• **Stored data**
★ ★ ★ ★ ★ ★ ★

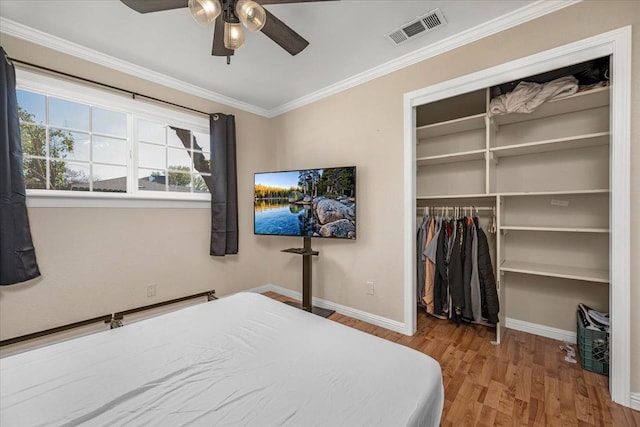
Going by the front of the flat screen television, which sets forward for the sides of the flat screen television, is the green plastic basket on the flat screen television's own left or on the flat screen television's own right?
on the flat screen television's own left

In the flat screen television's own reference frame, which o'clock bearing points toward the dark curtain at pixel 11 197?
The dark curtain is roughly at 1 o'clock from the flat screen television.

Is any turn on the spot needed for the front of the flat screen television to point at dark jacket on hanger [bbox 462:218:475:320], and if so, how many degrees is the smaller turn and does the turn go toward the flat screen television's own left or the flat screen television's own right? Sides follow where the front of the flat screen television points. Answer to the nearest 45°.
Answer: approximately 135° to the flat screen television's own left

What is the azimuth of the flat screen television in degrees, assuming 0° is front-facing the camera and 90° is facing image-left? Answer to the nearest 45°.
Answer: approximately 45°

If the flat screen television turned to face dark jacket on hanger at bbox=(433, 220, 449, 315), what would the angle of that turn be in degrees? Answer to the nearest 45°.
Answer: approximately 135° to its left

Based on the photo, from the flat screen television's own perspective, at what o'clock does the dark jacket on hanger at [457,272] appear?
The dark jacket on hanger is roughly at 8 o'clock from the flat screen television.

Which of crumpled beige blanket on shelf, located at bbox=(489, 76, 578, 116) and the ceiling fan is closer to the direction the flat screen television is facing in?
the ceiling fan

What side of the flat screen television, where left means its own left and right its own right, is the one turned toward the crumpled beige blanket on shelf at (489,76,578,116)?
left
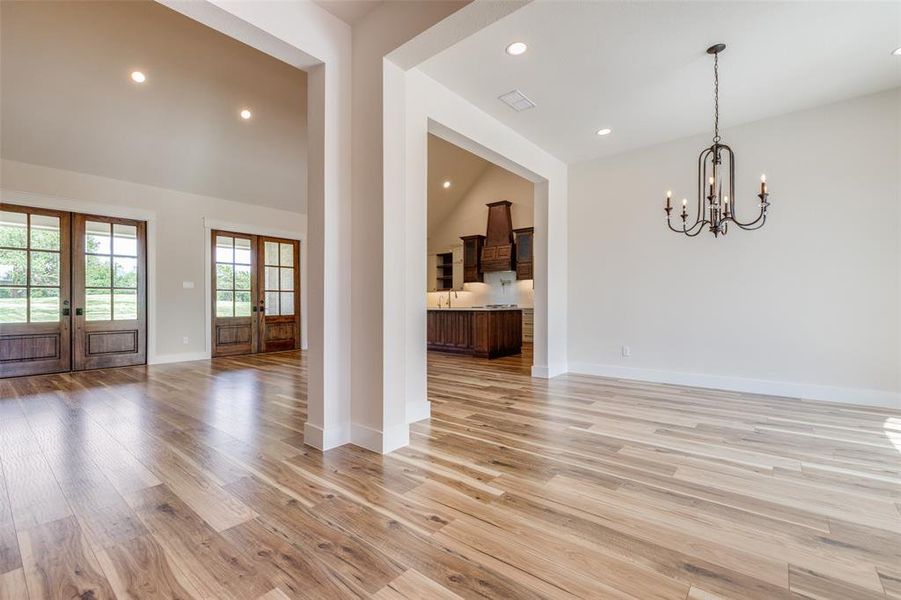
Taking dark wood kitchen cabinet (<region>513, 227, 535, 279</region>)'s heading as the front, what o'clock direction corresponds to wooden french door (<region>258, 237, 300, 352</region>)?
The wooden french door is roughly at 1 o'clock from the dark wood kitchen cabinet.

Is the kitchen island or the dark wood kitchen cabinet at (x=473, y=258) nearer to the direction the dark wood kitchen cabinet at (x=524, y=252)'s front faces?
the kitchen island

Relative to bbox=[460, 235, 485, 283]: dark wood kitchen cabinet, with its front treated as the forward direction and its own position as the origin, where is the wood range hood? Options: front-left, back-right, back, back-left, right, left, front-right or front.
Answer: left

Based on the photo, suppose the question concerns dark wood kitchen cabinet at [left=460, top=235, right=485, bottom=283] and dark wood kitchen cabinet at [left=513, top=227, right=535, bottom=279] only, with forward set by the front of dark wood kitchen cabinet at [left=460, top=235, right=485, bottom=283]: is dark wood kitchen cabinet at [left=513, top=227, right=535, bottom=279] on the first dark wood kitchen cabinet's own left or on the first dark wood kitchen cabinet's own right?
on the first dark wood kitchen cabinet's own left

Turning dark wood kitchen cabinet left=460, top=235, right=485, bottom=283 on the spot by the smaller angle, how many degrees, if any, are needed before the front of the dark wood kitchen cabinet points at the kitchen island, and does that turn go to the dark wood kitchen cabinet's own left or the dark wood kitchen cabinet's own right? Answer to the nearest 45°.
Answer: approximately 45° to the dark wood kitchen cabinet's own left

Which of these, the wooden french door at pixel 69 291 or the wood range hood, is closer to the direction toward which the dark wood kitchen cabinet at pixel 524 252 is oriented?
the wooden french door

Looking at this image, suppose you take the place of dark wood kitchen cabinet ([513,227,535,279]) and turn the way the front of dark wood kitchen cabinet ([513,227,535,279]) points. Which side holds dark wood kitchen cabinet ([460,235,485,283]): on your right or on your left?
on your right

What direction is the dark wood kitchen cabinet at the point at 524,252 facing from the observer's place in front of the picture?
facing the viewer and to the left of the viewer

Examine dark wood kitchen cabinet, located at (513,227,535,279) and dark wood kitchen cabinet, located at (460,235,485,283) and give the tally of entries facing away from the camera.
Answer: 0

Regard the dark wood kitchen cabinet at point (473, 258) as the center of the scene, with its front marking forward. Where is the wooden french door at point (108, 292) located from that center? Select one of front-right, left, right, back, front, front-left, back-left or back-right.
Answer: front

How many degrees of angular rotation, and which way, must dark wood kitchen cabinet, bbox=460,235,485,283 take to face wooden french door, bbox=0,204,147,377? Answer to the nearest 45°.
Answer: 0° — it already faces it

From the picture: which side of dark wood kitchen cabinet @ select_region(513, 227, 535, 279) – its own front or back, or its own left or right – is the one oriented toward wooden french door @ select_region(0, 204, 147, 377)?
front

★ ★ ★ ★ ★ ★ ★

• **Task statement**
Please return all of the data above word for word, without the pictures.

• **Answer box**
Going by the front of the flat screen television, which sets forward for the sides of the flat screen television, is the green plastic basket on the flat screen television's own left or on the flat screen television's own right?
on the flat screen television's own left

In the flat screen television's own reference frame, which o'clock bearing points toward the dark curtain at pixel 11 197?
The dark curtain is roughly at 1 o'clock from the flat screen television.

Is any turn on the spot needed for the front of the flat screen television to point at dark jacket on hanger [bbox 462:218:475:320], and if so, how many degrees is the smaller turn and does the turn go toward the flat screen television's own left or the flat screen television's own right? Sides follow where the front of the flat screen television points. Answer to the nearest 45°.
Answer: approximately 135° to the flat screen television's own left

What is the azimuth of the flat screen television in degrees, assuming 0° is front-facing the camera and 90° is facing image-left? Answer to the nearest 45°.
Answer: approximately 45°

If the flat screen television turned to face dark jacket on hanger at bbox=(433, 220, 449, 315), what would the angle of that turn be in degrees? Answer to the nearest 45°.
Answer: approximately 135° to its left

Based on the photo, from the flat screen television's own perspective, at what o'clock does the dark jacket on hanger at [457,272] appear?
The dark jacket on hanger is roughly at 8 o'clock from the flat screen television.

Which of crumpled beige blanket on shelf, located at bbox=(489, 76, 578, 116) and the ceiling fan is closer to the direction the flat screen television is facing in?
the ceiling fan

What side of the flat screen television, where left means its own left and right its own right, is the one turned toward the crumpled beige blanket on shelf at (489,76,578,116)?
left
Taking dark wood kitchen cabinet (<region>513, 227, 535, 279</region>)'s heading as the front, what o'clock direction corresponds to wooden french door (<region>258, 237, 300, 352</region>)?
The wooden french door is roughly at 1 o'clock from the dark wood kitchen cabinet.

Is the kitchen island or the dark wood kitchen cabinet at (x=473, y=258) nearer to the direction the dark wood kitchen cabinet at (x=524, y=252)'s front faces?
the kitchen island

Relative to bbox=[460, 235, 485, 283]: dark wood kitchen cabinet, with its front treated as the forward direction and its own position as the origin, where is the wood range hood? Options: front-left, back-right, back, back-left, right, left, front-right or front.
Answer: left

Based on the photo, suppose the question concerns dark wood kitchen cabinet at [left=460, top=235, right=485, bottom=283] and dark wood kitchen cabinet at [left=513, top=227, right=535, bottom=279] only, with forward set by the front of dark wood kitchen cabinet at [left=460, top=235, right=485, bottom=283]: is dark wood kitchen cabinet at [left=513, top=227, right=535, bottom=279] on the first dark wood kitchen cabinet's own left or on the first dark wood kitchen cabinet's own right?
on the first dark wood kitchen cabinet's own left

Turning dark wood kitchen cabinet left=460, top=235, right=485, bottom=283 on the spot by the smaller angle, how many degrees, if any, are needed before the front of the dark wood kitchen cabinet points at the kitchen island, and does that turn go to the dark wood kitchen cabinet's own left or the dark wood kitchen cabinet's own right? Answer to the nearest 45°.
Answer: approximately 45° to the dark wood kitchen cabinet's own left

Which of these, the wooden french door at pixel 69 291 or the wood range hood, is closer to the direction toward which the dark wood kitchen cabinet at pixel 524 252 is oriented?
the wooden french door

Looking at this image, suppose you take the place of dark wood kitchen cabinet ([513,227,535,279]) and turn the way the front of dark wood kitchen cabinet ([513,227,535,279]) points. Which side holds dark wood kitchen cabinet ([460,235,485,283]): on your right or on your left?
on your right

What direction is the dark wood kitchen cabinet at the point at 524,252 facing from the observer's place in front of the picture?
facing the viewer and to the left of the viewer

Examine dark wood kitchen cabinet, located at (513,227,535,279) and dark wood kitchen cabinet, located at (460,235,485,283) and give the tally of entries facing away from the camera.
Answer: 0

Regard the dark wood kitchen cabinet at point (473, 258) as the center of the scene, with its front marking forward. Where is the wooden french door at point (108, 292) located from that center? Select one of front-right, left, right, back, front, front-left, back-left or back-right.
Answer: front

How many degrees of angular rotation, and which way, must dark wood kitchen cabinet, bbox=460,235,485,283 take to face wooden french door, bbox=0,204,147,377? Answer to the nearest 45°.
Answer: 0° — it already faces it

From the picture: which side of dark wood kitchen cabinet @ select_region(513, 227, 535, 279) – its own front or back, or its own left or right – is the one oriented toward wooden french door @ select_region(0, 204, 147, 377)?
front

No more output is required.